In 2018, a landmark trial of a low-calorie diet to reverse type 2 diabetes showed nearly half of 136 patients remained in remission 12 months later.
The NHS is currently piloting this diet of soups and shakes to tackle the diabetes epidemic in the UK.
But the new study focused on the minority of people with type 2 diabetes who aren’t overweight, giving them detailed medical exams and MRIs of their organs.
The researchers found that the 13 women and seven men appeared to be a healthy weight, but had on average three times more fat in their livers and pancreas than people of the same age without diabetes.
The study group was taken off their diabetes medications and put on a diet of nutritionally complete shakes in flavors like strawberry and chocolate for two to four weeks, along with non-starchy vegetables like zucchini. and mushrooms.
Half of the group – ten people – immediately went into remission from diabetes, having lost an average of 5% of their body weight.
Four others achieved remission after repeating the diet once or twice to achieve weight loss of up to 15%.

The diet of shakes and vegetables (file photo), followed by weeks of healthy eating, saw 70% of trial participants reverse their diabetes
The average weight loss found to help people of normal weight reverse their diabetes and reduce their liver and pancreatic fat to normal levels was 8% of body weight.
An average person participating in the trial, titled Reversal of Type 2 Diabetes upon Normalization of Energy Intake in the Non-obese (ReTUNE), lost 8 kg (one stone and four pounds).
Then they were told to eat healthy, avoiding processed and high-calorie foods, for 12 months.
Around 4.9 million people in the UK have diabetes, and 90% of them have type 2 diabetes.

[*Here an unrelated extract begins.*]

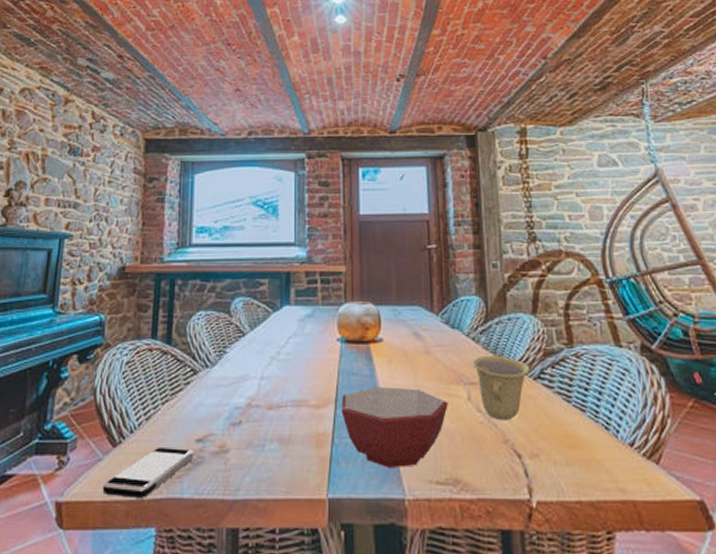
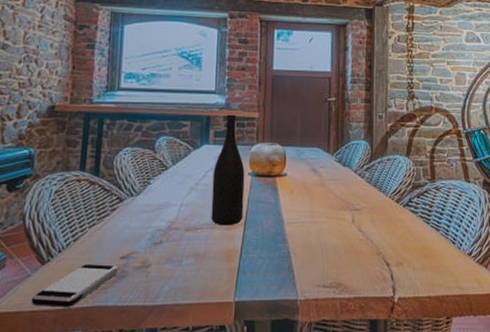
wine bottle: none [296,269,333,404] -> present [211,114,245,226]
bowl: present [341,387,448,468] -> none [249,212,336,276]
cup: present [472,355,530,421] -> none [358,187,401,238]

Chris Askew, chief executive of Diabetes UK, said: “This groundbreaking study by Professor Taylor and his team advances our understanding of why type 2 diabetes develops and what can be done to treat it.
“Our ambition is for as many people as possible to have the chance to put their type 2 diabetes into remission and live well for longer.
“ReTUNE’s findings potentially bring us closer to that goal by showing that remission is not only possible for people of certain body weights.”